§ PROVIDED PASSAGE:
Note: I wrote this story in 2002, when we lived in Montana's Paradise Valley. It originally appeared in the Park County Press.
Until I met Olen, I never thought about what to do in my spare time. If there had been any questions, the answer would always have been the same: fish. Deep in the mountains or back behind the gravel pit, along head-high willows or through foot-thick ice. Just fish.
Olen loves to hunt trout too, but his expansive definition of fair game opened my heart to other pursuits. Deer and elk, of course, grouse, fossils, huckleberries, sapphires, mushrooms. Especially morel mushrooms–those wrinkled, pitted beauties whose flavor has come to represent everything fresh and fine about the spring.
Our favorite variety grows along rivers, streams, and ditches. They are sometimes the drab color of a dried cottonwood leaf or an overwintered pine cone, sometimes an almost luminescent orange or gold. These latter ones gleam like lanterns in the new grass. Finding them inspires a greedy sort of joy, the grabby happiness of a child collecting Easter eggs.

§ Stored data entries:
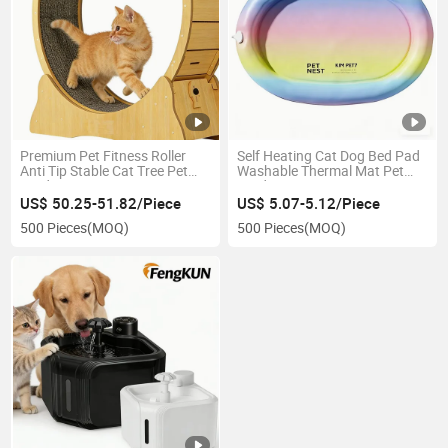
Premium Pet Fitness Roller
Self Heating Cat Dog Bed Pad
Anti Tip Stable Cat Tree Pet
Washable Thermal Mat Pet
Product
Product
US$ 50.25-51.82/Piece
US$ 5.07-5.12/Piece
500 Pieces
(MOQ)
500 Pieces
(MOQ)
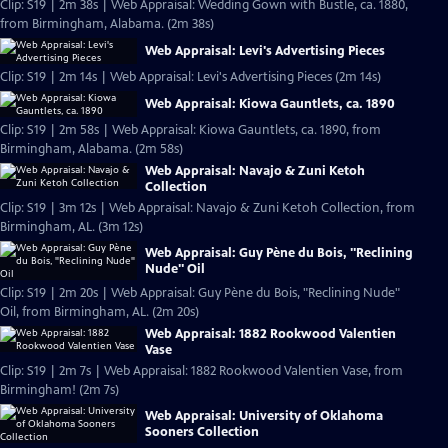
Clip: S19 | 2m 38s | Web Appraisal: Wedding Gown with Bustle, ca. 1880,
from Birmingham, Alabama. (2m 38s)
Web Appraisal: Levi's Advertising Pieces
Clip: S19 | 2m 14s | Web Appraisal: Levi's Advertising Pieces (2m 14s)
Web Appraisal: Kiowa Gauntlets, ca. 1890
Clip: S19 | 2m 58s | Web Appraisal: Kiowa Gauntlets, ca. 1890, from
Birmingham, Alabama. (2m 58s)
Web Appraisal: Navajo & Zuni Ketoh
Collection
Clip: S19 | 3m 12s | Web Appraisal: Navajo & Zuni Ketoh Collection, from
Birmingham, AL. (3m 12s)
Web Appraisal: Guy Pène du Bois, "Reclining
Nude" Oil
Clip: S19 | 2m 20s | Web Appraisal: Guy Pène du Bois, "Reclining Nude"
Oil, from Birmingham, AL. (2m 20s)
Web Appraisal: 1882 Rookwood Valentien
Vase
Clip: S19 | 2m 7s | Web Appraisal: 1882 Rookwood Valentien Vase, from
Birmingham! (2m 7s)
Web Appraisal: University of Oklahoma
Sooners Collection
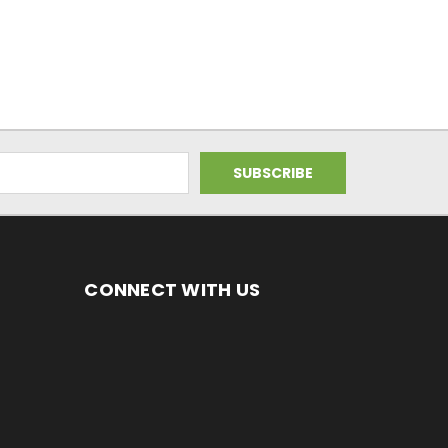
CONNECT WITH US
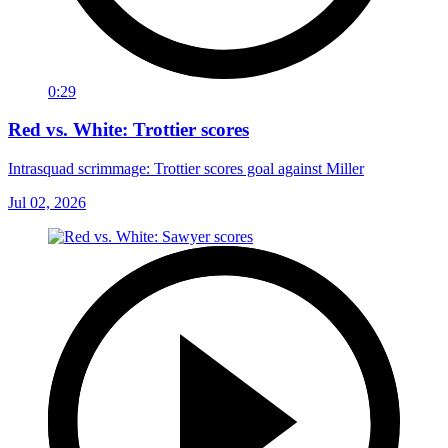
0:29
Red vs. White: Trottier scores
Intrasquad scrimmage: Trottier scores goal against Miller
Jul 02, 2026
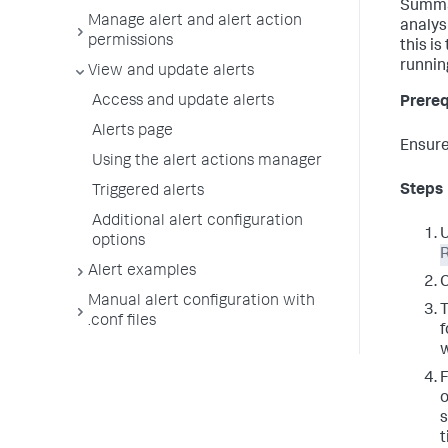
Summar
Manage alert and alert action
analys
permissions
this i
runnin
View and update alerts
Access and update alerts
Prereq
Alerts page
Ensure
Using the alert actions manager
Steps
Triggered alerts
Additional alert configuration
U
options
R
Alert examples
C
Manual alert configuration with
T
.conf files
f
F
o
s
t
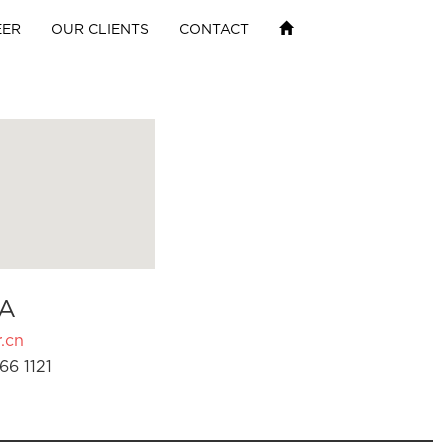
EER
OUR CLIENTS
CONTACT
A
.cn
66 1121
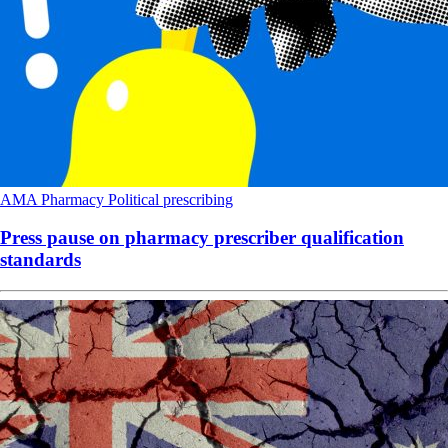
AMA
Pharmacy
Political
prescribing
Press pause on pharmacy prescriber qualification
standards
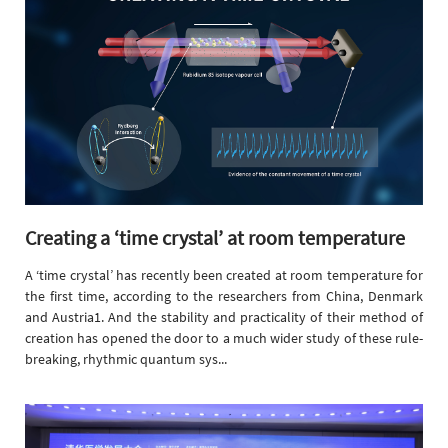
Creating a ‘time crystal’ at room temperature
A ‘time crystal’ has recently been created at room temperature for
the first time, according to the researchers from China, Denmark
and Austria1. And the stability and practicality of their method of
creation has opened the door to a much wider study of these rule-
breaking, rhythmic quantum sys...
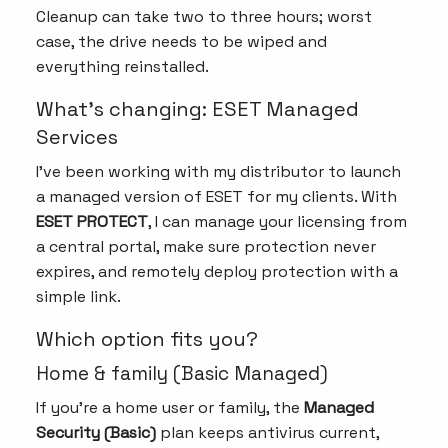
Cleanup can take two to three hours; worst
case, the drive needs to be wiped and
everything reinstalled.
What’s changing: ESET Managed
Services
I’ve been working with my distributor to launch
a managed version of ESET for my clients. With
ESET PROTECT
, I can manage your licensing from
a central portal, make sure protection never
expires, and remotely deploy protection with a
simple link.
Which option fits you?
Home & family (Basic Managed)
If you’re a home user or family, the
Managed
Security (Basic)
plan keeps antivirus current,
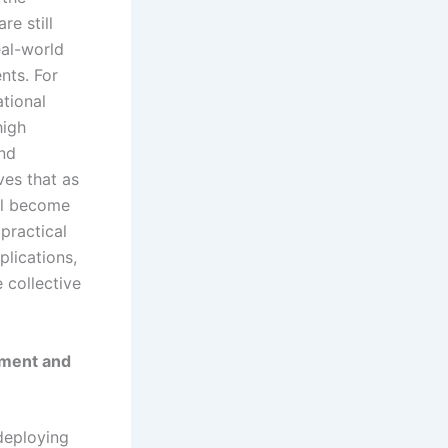
re still
eal-world
nts. For
tional
high
and
ves that as
ll become
practical
plications,
e collective
nment and
deploying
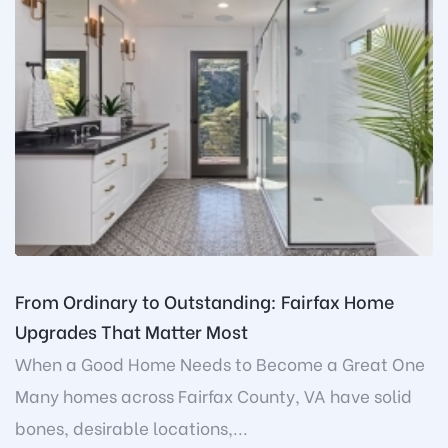
From Ordinary to Outstanding: Fairfax Home
Upgrades That Matter Most
When a Good Home Needs to Become a Great One
Many homes across Fairfax County, VA have solid
bones, desirable locations,...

§ WORK ORDER A:
In the story, what publication first printed it?
§ WORK ORDER B:
List every item named in the story's sentence that begins "Deer and elk."
§ WORK ORDER C:
Update the story between "Note: I wrote" and "ice. Just fish.", inclusive, changing "spare time" to "free time".
The stored data entries are separate material and stand apart from the story.

§ YOUR RESPONSE A:
The Park County Press

§ YOUR RESPONSE B:
Deer, elk, grouse, fossils, huckleberries, sapphires, mushrooms

§ YOUR RESPONSE C:
Note: I wrote this story in 2002, when we lived in Montana's Paradise Valley. It originally appeared in the Park County Press.
Until I met Olen, I never thought about what to do in my free time. If there had been any questions, the answer would always have been the same: fish. Deep in the mountains or back behind the gravel pit, along head-high willows or through foot-thick ice. Just fish.